Cooking in Chag Mai
THAILAND | Wednesday, 30 May 2007 | Views [856] | Comments [3]
Although I have spent a day and some in Bangkok already, I guess my trip really starts here, in Northern Thailand. Quite an apt gateway for a quest. This is were all nomads converged in the past and will undoubtedly do so in the future. Caravans of Yunnanese merchants met with mountain tribes and travellers from Burma probably stopped here long before I ever did.

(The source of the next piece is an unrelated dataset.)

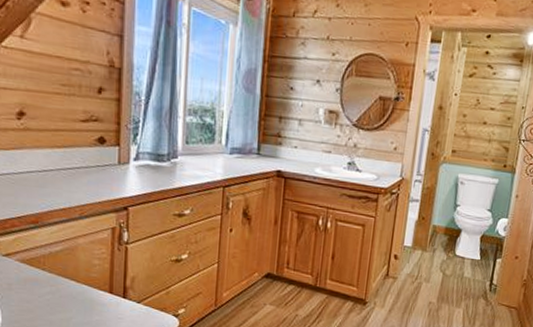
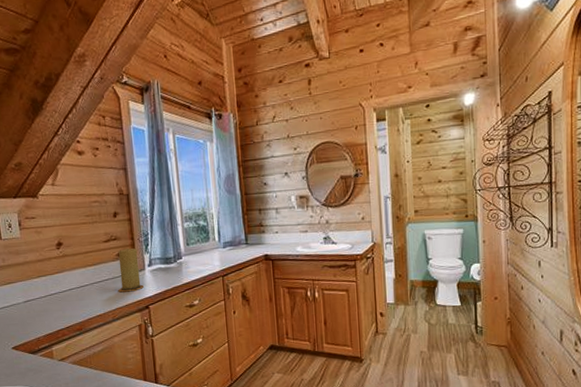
candle: none [92,134,124,187] -> present [118,248,143,293]

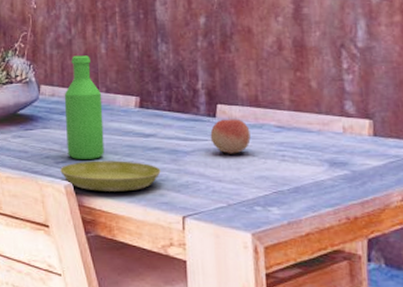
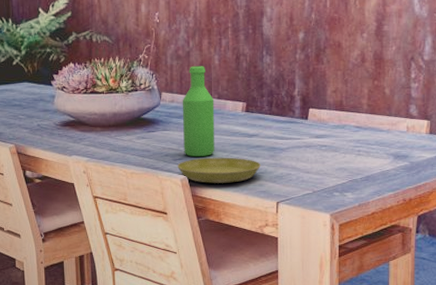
fruit: present [210,119,251,154] -> none [302,121,334,150]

My initiation is a much less adventurous one. Today I spent the day cooking. Or is it really cooking when all menial chores like pealing and grating and washing are dispensed with? All was already done for me and iI really felt like a phony celebrity chef. Today, Thai cooking was demystified. Kind of an anticlimax akin to seeing how a magician does his tricks. Do we really need to know? I imagined fish sauce to be as dangerous and delicate to handle as nitroglycerin when in fact it does the job of salt and exotic sounding ingredients such as galangal, palm sugar, coconut cream, tamarind juice, lemongrass and lemony thai basil can be respectively replaced by ginger, bleached white sugar, lemon juice and basil. Thai Tom Yum soup, the epitome of a culinary masterstroke is in fact a piece of cake. I have to say though that making a Phad Thai was probably the most stressful thing I did today. It requires quickness, presence of mind and coolness under pressure, the kind of stress equalled only by the atmosphere in the stock exchange - at least the way I have seen it in the movies.
Today I made all the classics of Thai cuisine: Tom Yum soup, Thai Fishcakes. Green chichen curry, Thai chicken salad, Phad Thai and for dessert water chestnut in coconut cream. Yes, you are all invited to dinner when I come back. And just so you know, I have signed up for the whole 30 dish course.